This interview, in May of this year, was the first one given by Mr Fried about his work with his late friend.
You’re a very young man living in New York in the 1950s, how the hell did you hook up with Kubrick?
I belonged to a ball club called the Barracudas. There weren’t gangs in those days – they were called clubs! And we played baseball and football and he wanted to join, he was a so-so athlete, but we become friends anyway.
How old were you at this point?
17 or 18.
So you just kind of bumped into each other and found you had some mutual interests?
Yeah. We’d go to screenings together, hung around the Greenwich Village crowd – which is an interesting crowd, a lot of names you’d know.
Well, he was then Irwin Mazursky, he’s now Paul Mazursky. And Howard Sachler, who won a Pulitzer Prize for writing The Great White Hope, he also established Caedmon records, the spoken word thing. And Alex Singer, the film director, and Steve Marcos, who wrote “The Other Victorians”.
How did you end up scoring Kubrick’s first film, did he just say “Hey, Gerry, can do you it?”
The first one, DAY OF THE FIGHT, the short; it was 1950. He knew that I was an oboe major at Juilliard and he figured therefore I knew all about composing and conducting.
And, of course, like any great professional trying to your first break, when he asked you, you said “of course l can do all that!”
“Easy man!” That’s exactly what happened. And Stanley, for all his sophistication, didn’t know at that time. He was just like a regular guy in those days – smarter, more talented than the rest of us – but he sort of had to hide it, because it was embarrassing. He was just another guy.
When you did DAY OF THE FIGHT, I would assume there was a very small ensemble for that film?
Not so small, 19 people. We even had some well known musicians, including the head of the New England Conservatory of Music, Gunther Schuller. He played first horn.
When you went in to record this, they wouldn’t let you into the studio?
Yeah (laughs)! That was funny, too. Stanley and I were both in our early twenties, and Bernie Adeistein, the great first trumpet player of the Cleveland Orchestra, looked even younger than his years, which was 20, and they wouldn’t let us in, they said “hey, there’s a professional recording going on here, you kids, get out of here!”

[Extracted page text data]

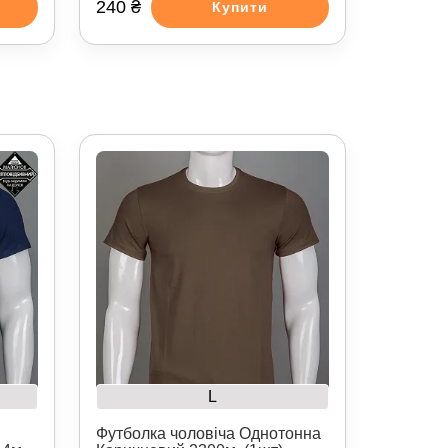
240 ₴
Купити
L
Футболка чоловіча Однотонна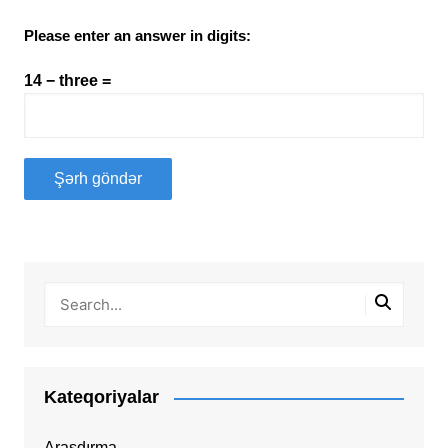
Please enter an answer in digits:
14 − three =
Kateqoriyalar
Araşdırma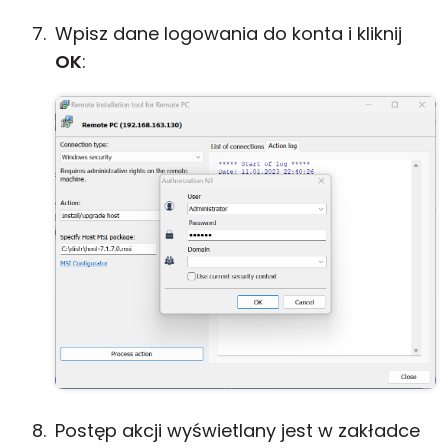
Wpisz dane logowania do konta i kliknij
OK
:
Postęp akcji wyświetlany jest w zakładce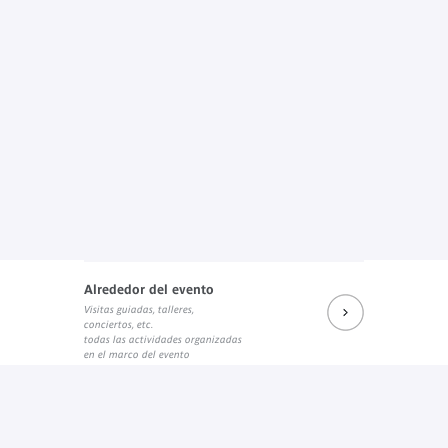
Alrededor del evento
Visitas guiadas, talleres,
conciertos, etc.
todas las actividades organizadas
en el marco del evento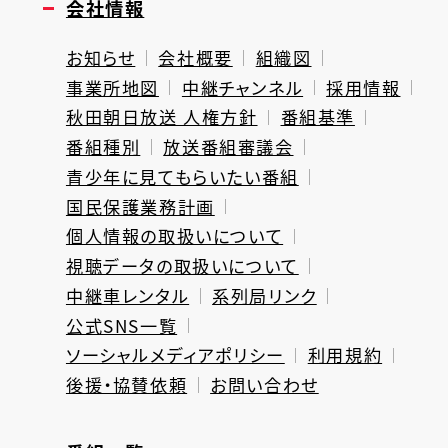
会社情報
お知らせ
会社概要
組織図
事業所地図
中継チャンネル
採用情報
秋田朝日放送 人権方針
番組基準
番組種別
放送番組審議会
青少年に見てもらいたい番組
国民保護業務計画
個人情報の取扱いについて
視聴データの取扱いについて
中継車レンタル
系列局リンク
公式SNS一覧
ソーシャルメディアポリシー
利用規約
後援・協賛依頼
お問い合わせ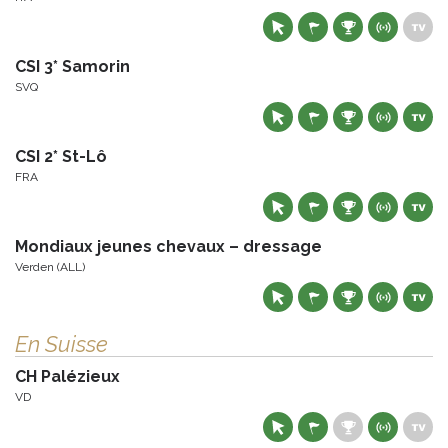
CSI 3* Samorin
SVQ
CSI 2* St-Lô
FRA
Mondiaux jeunes chevaux – dressage
Verden (ALL)
En Suisse
CH Palézieux
VD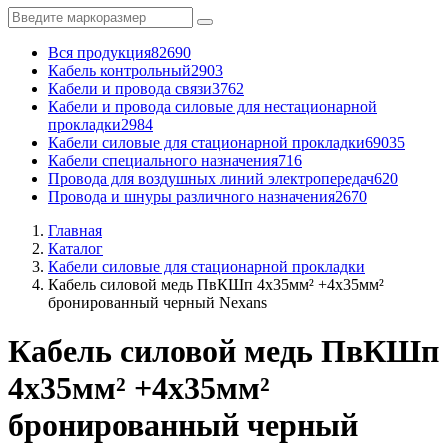
Вся продукция
82690
Кабель контрольный
2903
Кабели и провода связи
3762
Кабели и провода силовые для нестационарной
прокладки
2984
Кабели силовые для стационарной прокладки
69035
Кабели специального назначения
716
Провода для воздушных линий электропередач
620
Провода и шнуры различного назначения
2670
Главная
Каталог
Кабели силовые для стационарной прокладки
Кабель силовой медь ПвКШп 4x35мм² +4x35мм²
бронированный черный Nexans
Кабель силовой медь ПвКШп
4x35мм² +4x35мм²
бронированный черный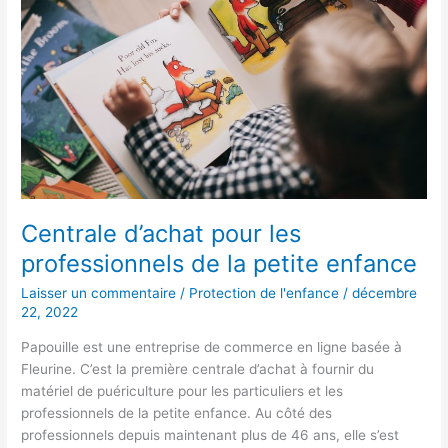
les
professionnels
de
la
petite
enfance
Centrale d’achat pour les
professionnels de la petite enfance
Laisser un commentaire
/
Protection de l'enfance
/
décembre
22, 2022
Papouille est une entreprise de commerce en ligne basée à
Fleurine. C’est la première centrale d’achat à fournir du
matériel de puériculture pour les particuliers et les
professionnels de la petite enfance. Au côté des
professionnels depuis maintenant plus de 46 ans, elle s’est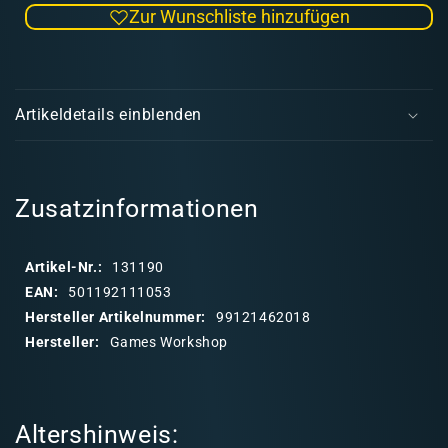
Zur Wunschliste hinzufügen
Menge
Men
für
für
Uruk-
Uruk
E
Hai
Hai
i
Scouts
Scou
Artikeldetails einblenden
(LOTR
(LO
n
-
-
k
Evil)
Evil)
l
a
Zusatzinformationen
p
p
Artikel-Nr.:
131190
b
EAN:
501192111053
a
Hersteller Artikelnummer:
99121462018
r
Hersteller:
Games Workshop
e
r
I
Altershinweis:
n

**Work to be completed**
Transcribe the part of the interview from "Yeah. We’d go" to "composing and conducting.", word for word.

**Reply to the task**
Yeah. We’d go to screenings together, hung around the Greenwich Village crowd – which is an interesting crowd, a lot of names you’d know.
Well, he was then Irwin Mazursky, he’s now Paul Mazursky. And Howard Sachler, who won a Pulitzer Prize for writing The Great White Hope, he also established Caedmon records, the spoken word thing. And Alex Singer, the film director, and Steve Marcos, who wrote “The Other Victorians”.
How did you end up scoring Kubrick’s first film, did he just say “Hey, Gerry, can do you it?”
The first one, DAY OF THE FIGHT, the short; it was 1950. He knew that I was an oboe major at Juilliard and he figured therefore I knew all about composing and conducting.